Text classification is the process of classifying documents into a predefined set of categories based on their content. A variety of classifiers are used to classify Arabic text documents. The main objective of this research is to improve Arabic text documents classification by combining different classification algorithms. To achieve this objective we build four models using different combination methods.
The first combined model was built using fixed combination rules, we used five fixed rules to combine different classifiers; and for each rule we used different number of classifiers; the best classification accuracy was achieved using majority voting rule and it was 95.3% using seven classifiers, the time required to build this model was 835.94 seconds.
The second combination approach we used was stacking, which consists of two stages of classification; the first stage was done by the base classifiers, where the second one was done by a Meta classifier. In our experiments we used two different Meta classifiers Naïve Bayes and Linear Regression; and we used different number of base classifiers. Stacking achieved a very high classification accuracy of 99.2% when using Naïve Bayes as a Meta classifier and 99.4% when using Linear Regression as a Meta classifier. Stacking needed a long time to build the models because it consists of two stages of learning and it was 1962.73 seconds using naïve Bayes and 3718.07 seconds using Linear Regression.
The third experiment was done using AdaBoost; we boosted C4.5 classifier with different number of iterations.
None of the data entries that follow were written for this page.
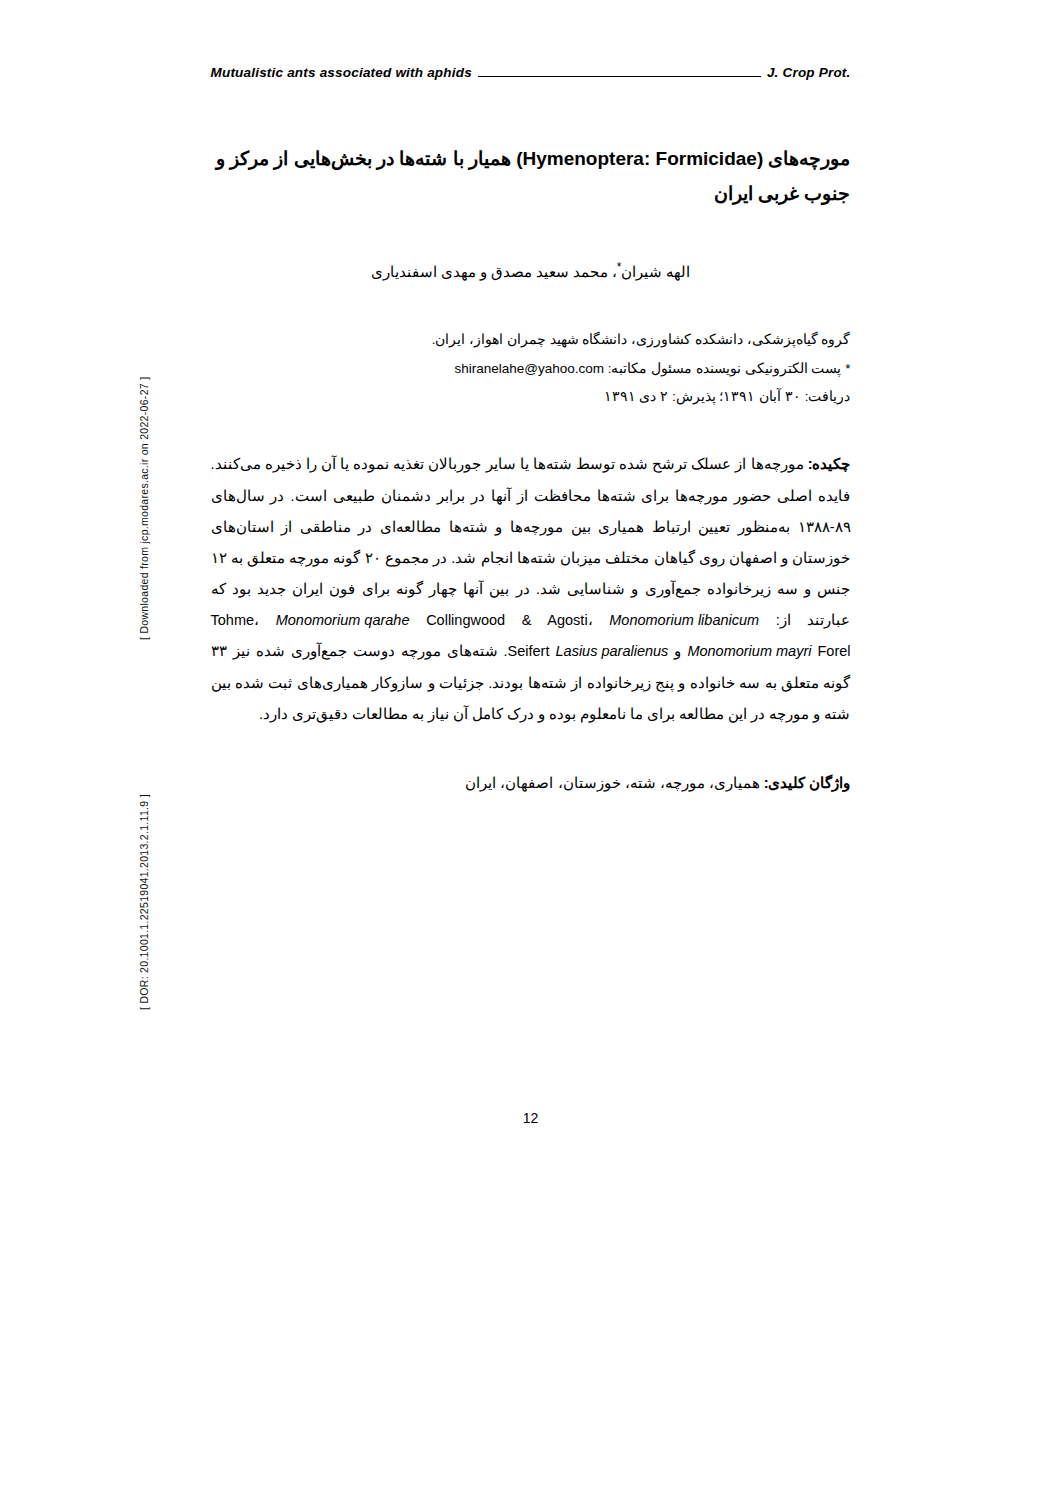Mutualistic ants associated with aphids J. Crop Prot.
مورچه‌های (Hymenoptera: Formicidae) همیار با شته‌ها در بخش‌هایی از مرکز و جنوب غربی ایران
الهه شیران*، محمد سعید مصدق و مهدی اسفندیاری
گروه گیاه‌پزشکی، دانشکده کشاورزی، دانشگاه شهید چمران اهواز، ایران.
* پست الکترونیکی نویسنده مسئول مکاتبه: shiranelahe@yahoo.com
دریافت: ۳۰ آبان ۱۳۹۱؛ پذیرش: ۲ دی ۱۳۹۱
چکیده: مورچه‌ها از عسلک ترشح شده توسط شته‌ها یا سایر جوربالان تغذیه نموده یا آن را ذخیره می‌کنند. فایده اصلی حضور مورچه‌ها برای شته‌ها محافظت از آنها در برابر دشمنان طبیعی است. در سال‌های ۸۹-۱۳۸۸ به‌منظور تعیین ارتباط همیاری بین مورچه‌ها و شته‌ها مطالعه‌ای در مناطقی از استان‌های خوزستان و اصفهان روی گیاهان مختلف میزبان شته‌ها انجام شد. در مجموع ۲۰ گونه مورچه متعلق به ۱۲ جنس و سه زیرخانواده جمع‌آوری و شناسایی شد. در بین آنها چهار گونه برای فون ایران جدید بود که عبارتند از: Monomorium libanicum Tohme، Monomorium qarahe Collingwood & Agosti، Monomorium mayri Forel و Lasius paralienus Seifert. شته‌های مورچه دوست جمع‌آوری شده نیز ۳۳ گونه متعلق به سه خانواده و پنج زیرخانواده از شته‌ها بودند. جزئیات و سازوکار همیاری‌های ثبت شده بین شته و مورچه در این مطالعه برای ما نامعلوم بوده و درک کامل آن نیاز به مطالعات دقیق‌تری دارد.
واژگان کلیدی: همیاری، مورچه، شته، خوزستان، اصفهان، ایران
12
[ DOR: 20.1001.1.22519041.2013.2.1.11.9 ]
[ Downloaded from jcp.modares.ac.ir on 2022-06-27 ]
Boosting improves the classification accuracy of C4.5 classifier; it was 95.3% using 5 iterations and needed 1174.58 seconds to build the model, where the accuracy was 99.5% using 10 iterations and needed 1965.72 seconds to build the model.
The fourth approach was done using Bagging, which was designed to improve the stability and accuracy of machine learning algorithms, we used decision tree with bagging, the results were 93.7% achieved through 295.85 seconds when using 5 iterations and 99.4% when using 10 iteration which needed 470.99 seconds. We used three datasets to test the combined models, BBC Arabic, CNN Arabic and OSAC datasets. The experiments were done using WEKA and RapidMiner data mining tools.